To do
Write out each line of the material below once more, exactly as it appears.

Records for the exercise
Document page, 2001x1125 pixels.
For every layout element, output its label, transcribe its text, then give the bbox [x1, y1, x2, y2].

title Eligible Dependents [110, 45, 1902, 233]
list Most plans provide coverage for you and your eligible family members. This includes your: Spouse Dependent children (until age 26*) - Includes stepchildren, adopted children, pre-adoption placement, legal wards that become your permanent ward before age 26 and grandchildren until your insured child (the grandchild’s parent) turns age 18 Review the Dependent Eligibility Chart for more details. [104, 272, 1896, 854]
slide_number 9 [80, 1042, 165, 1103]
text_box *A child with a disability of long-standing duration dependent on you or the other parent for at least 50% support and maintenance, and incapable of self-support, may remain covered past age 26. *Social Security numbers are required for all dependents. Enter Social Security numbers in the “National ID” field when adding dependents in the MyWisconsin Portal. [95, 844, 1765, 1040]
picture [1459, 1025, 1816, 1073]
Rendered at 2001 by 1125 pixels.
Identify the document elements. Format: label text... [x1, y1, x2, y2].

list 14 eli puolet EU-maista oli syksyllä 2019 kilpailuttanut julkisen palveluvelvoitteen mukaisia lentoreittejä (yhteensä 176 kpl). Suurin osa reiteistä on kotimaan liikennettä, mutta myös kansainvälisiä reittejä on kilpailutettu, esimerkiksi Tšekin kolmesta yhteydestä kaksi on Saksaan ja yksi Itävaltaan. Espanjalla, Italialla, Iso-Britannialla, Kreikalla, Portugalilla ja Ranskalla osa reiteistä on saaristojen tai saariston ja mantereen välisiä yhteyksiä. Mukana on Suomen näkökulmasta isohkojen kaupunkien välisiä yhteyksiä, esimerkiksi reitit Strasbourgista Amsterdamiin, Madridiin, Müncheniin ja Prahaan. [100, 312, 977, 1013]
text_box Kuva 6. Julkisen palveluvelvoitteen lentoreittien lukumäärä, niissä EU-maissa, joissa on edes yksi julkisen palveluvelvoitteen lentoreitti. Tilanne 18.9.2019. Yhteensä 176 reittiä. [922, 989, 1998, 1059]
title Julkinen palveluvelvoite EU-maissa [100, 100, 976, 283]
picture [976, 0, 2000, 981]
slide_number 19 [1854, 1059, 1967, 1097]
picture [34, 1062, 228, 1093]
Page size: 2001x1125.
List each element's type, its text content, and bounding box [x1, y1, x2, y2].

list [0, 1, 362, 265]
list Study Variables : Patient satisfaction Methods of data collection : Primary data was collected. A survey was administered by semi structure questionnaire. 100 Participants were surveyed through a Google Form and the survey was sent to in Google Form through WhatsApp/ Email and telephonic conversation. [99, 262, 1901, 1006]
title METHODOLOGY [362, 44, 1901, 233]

Exercise answer
Document page, 2001x1125 pixels.
For every layout element, output its label, transcribe its text, then give the bbox [x1, y1, x2, y2].

title Eligible Dependents [110, 45, 1902, 233]
list Most plans provide coverage for you and your eligible family members. This includes your: Spouse Dependent children (until age 26*) - Includes stepchildren, adopted children, pre-adoption placement, legal wards that become your permanent ward before age 26 and grandchildren until your insured child (the grandchild’s parent) turns age 18 Review the Dependent Eligibility Chart for more details. [104, 272, 1896, 854]
slide_number 9 [80, 1042, 165, 1103]
text_box *A child with a disability of long-standing duration dependent on you or the other parent for at least 50% support and maintenance, and incapable of self-support, may remain covered past age 26. *Social Security numbers are required for all dependents. Enter Social Security numbers in the “National ID” field when adding dependents in the MyWisconsin Portal. [95, 844, 1765, 1040]
picture [1459, 1025, 1816, 1073]
Rendered at 2001 by 1125 pixels.
Identify the document elements. Format: label text... [x1, y1, x2, y2].

list 14 eli puolet EU-maista oli syksyllä 2019 kilpailuttanut julkisen palveluvelvoitteen mukaisia lentoreittejä (yhteensä 176 kpl). Suurin osa reiteistä on kotimaan liikennettä, mutta myös kansainvälisiä reittejä on kilpailutettu, esimerkiksi Tšekin kolmesta yhteydestä kaksi on Saksaan ja yksi Itävaltaan. Espanjalla, Italialla, Iso-Britannialla, Kreikalla, Portugalilla ja Ranskalla osa reiteistä on saaristojen tai saariston ja mantereen välisiä yhteyksiä. Mukana on Suomen näkökulmasta isohkojen kaupunkien välisiä yhteyksiä, esimerkiksi reitit Strasbourgista Amsterdamiin, Madridiin, Müncheniin ja Prahaan. [100, 312, 977, 1013]
text_box Kuva 6. Julkisen palveluvelvoitteen lentoreittien lukumäärä, niissä EU-maissa, joissa on edes yksi julkisen palveluvelvoitteen lentoreitti. Tilanne 18.9.2019. Yhteensä 176 reittiä. [922, 989, 1998, 1059]
title Julkinen palveluvelvoite EU-maissa [100, 100, 976, 283]
picture [976, 0, 2000, 981]
slide_number 19 [1854, 1059, 1967, 1097]
picture [34, 1062, 228, 1093]
Page size: 2001x1125.
List each element's type, its text content, and bounding box [x1, y1, x2, y2].

list [0, 1, 362, 265]
list Study Variables : Patient satisfaction Methods of data collection : Primary data was collected. A survey was administered by semi structure questionnaire. 100 Participants were surveyed through a Google Form and the survey was sent to in Google Form through WhatsApp/ Email and telephonic conversation. [99, 262, 1901, 1006]
title METHODOLOGY [362, 44, 1901, 233]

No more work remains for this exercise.